By then, Detroit had traded Drummond and bought out Jackson, two clear steps toward a rebuild for a franchise that has been stuck in neutral for about a decade.
The season was a step backward for the Pistons, who made the playoffs in 2019 thanks to a marvellous performance by Griffin. He averaged a career-high 24.5 points per game in 2018-19, then followed that with a career-worst 15.5 this season in limited action.
“Obviously, this past season was I guess disappointing – not really being healthy, and for the most part, a lot of our guys not being healthy,” Griffin said. “Didn’t really have a great look at our team, I don’t think.”
The Pistons acquired Griffin during the 2017-18 season, and Stan Van Gundy’s tenure as coach and team president ended when Detroit didn’t make the playoffs. With Griffin, Drummond and Jackson all under significant contracts, Detroit didn’t have much flexibility.
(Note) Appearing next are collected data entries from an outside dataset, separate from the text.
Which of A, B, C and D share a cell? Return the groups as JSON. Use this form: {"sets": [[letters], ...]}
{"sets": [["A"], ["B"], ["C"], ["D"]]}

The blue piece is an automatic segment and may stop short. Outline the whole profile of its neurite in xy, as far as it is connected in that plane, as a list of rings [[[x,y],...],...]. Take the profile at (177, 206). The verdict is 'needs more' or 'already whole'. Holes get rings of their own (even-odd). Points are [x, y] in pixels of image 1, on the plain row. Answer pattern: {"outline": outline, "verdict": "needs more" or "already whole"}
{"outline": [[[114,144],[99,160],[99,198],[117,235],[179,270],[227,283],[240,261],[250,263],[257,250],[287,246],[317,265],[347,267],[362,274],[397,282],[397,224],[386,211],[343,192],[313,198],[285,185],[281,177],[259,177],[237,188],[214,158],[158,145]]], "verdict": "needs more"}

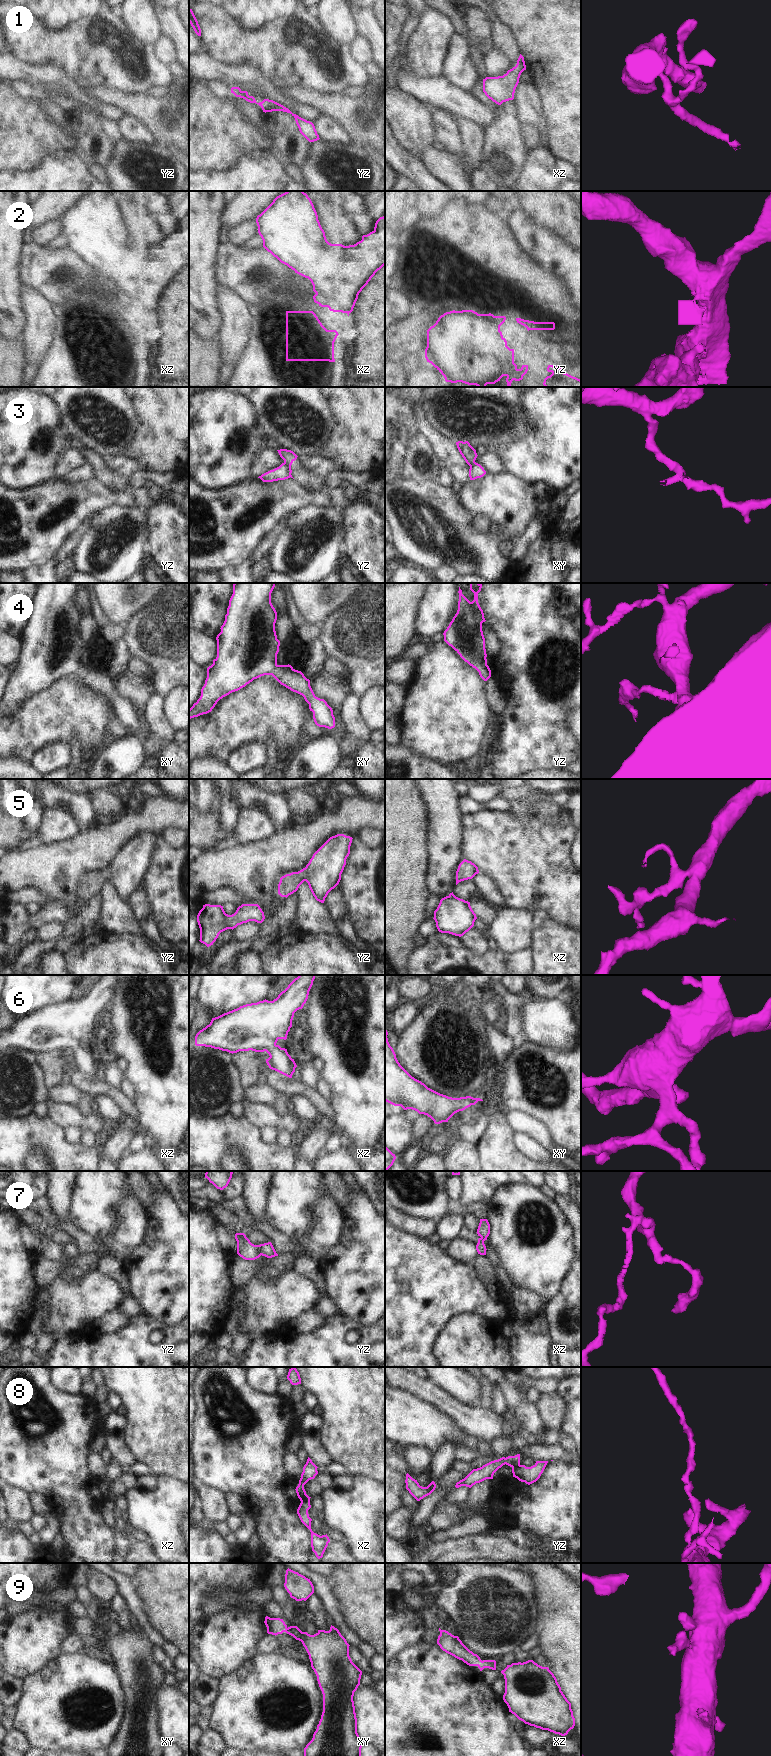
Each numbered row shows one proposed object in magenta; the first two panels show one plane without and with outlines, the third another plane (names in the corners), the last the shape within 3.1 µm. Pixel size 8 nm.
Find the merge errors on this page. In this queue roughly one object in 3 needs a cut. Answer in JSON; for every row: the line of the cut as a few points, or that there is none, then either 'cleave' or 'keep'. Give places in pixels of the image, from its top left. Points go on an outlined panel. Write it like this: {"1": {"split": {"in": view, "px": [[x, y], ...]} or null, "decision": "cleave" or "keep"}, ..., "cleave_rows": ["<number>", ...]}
{"1": {"split": null, "decision": "keep"}, "2": {"split": {"in": "xz", "px": [[316, 293], [324, 296], [327, 306]]}, "decision": "cleave"}, "3": {"split": {"in": "yz", "px": [[284, 462], [291, 472]]}, "decision": "cleave"}, "4": {"split": null, "decision": "keep"}, "5": {"split": null, "decision": "keep"}, "6": {"split": null, "decision": "keep"}, "7": {"split": {"in": "yz", "px": [[258, 1245], [261, 1254]]}, "decision": "cleave"}, "8": {"split": {"in": "yz", "px": [[519, 1464], [512, 1468]]}, "decision": "cleave"}, "9": {"split": null, "decision": "keep"}, "cleave_rows": ["2", "3", "7", "8"]}

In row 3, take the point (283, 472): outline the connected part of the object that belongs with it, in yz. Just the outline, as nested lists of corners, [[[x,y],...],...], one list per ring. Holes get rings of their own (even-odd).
[[[282,463],[279,467],[270,470],[258,478],[260,478],[263,482],[273,482],[278,480],[285,480],[291,477],[291,471],[287,464]]]

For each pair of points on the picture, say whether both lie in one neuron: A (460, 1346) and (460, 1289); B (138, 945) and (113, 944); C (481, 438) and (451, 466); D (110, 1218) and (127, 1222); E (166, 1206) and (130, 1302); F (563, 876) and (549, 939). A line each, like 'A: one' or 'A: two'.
A: two
B: one
C: two
D: two
E: two
F: two

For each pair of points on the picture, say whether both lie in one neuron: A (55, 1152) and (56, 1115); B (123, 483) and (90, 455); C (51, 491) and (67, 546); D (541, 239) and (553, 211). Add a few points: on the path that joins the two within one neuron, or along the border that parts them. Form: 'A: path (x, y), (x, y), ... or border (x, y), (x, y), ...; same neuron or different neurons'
A: border (47, 1116), (63, 1128); different neurons
B: path (115, 481), (98, 463); same neuron
C: border (82, 524), (64, 541), (53, 559); different neurons
D: border (526, 214), (537, 224), (553, 230), (565, 241); different neurons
Although they made the playoffs in 2019, the Pistons were swept by Milwaukee and seemed stuck in mediocrity – a situation that became worse when Griffin wasn’t healthy this season.
The Pistons haven’t won a playoff game since 2008, and they haven’t picked higher than seventh in the draft since 2003 – when they infamously took Darko Milicic at number two.
It remains to be seen whether Detroit’s lottery luck will change any time soon, but when they moved on from Drummond and Jackson, the Pistons chose a new direction.
“I think it’s something the fans can get behind – to watch guys grow and develop and move forward,” said Dwane Casey, who just finished his second season as Detroit’s coach.
Griffin wasn’t the only Detroit player with knee problems. Luke Kennard averaged a career-high 15.8 points but played in only 28 games. Kennard said Thursday he’s now 100 per cent healthy. Griffin said he’s been able to do basketball workouts.
With the Pistons moving into more of a rebuilding mode, the question is whether they can become contenders again on the 31-year-old Griffin’s timetable.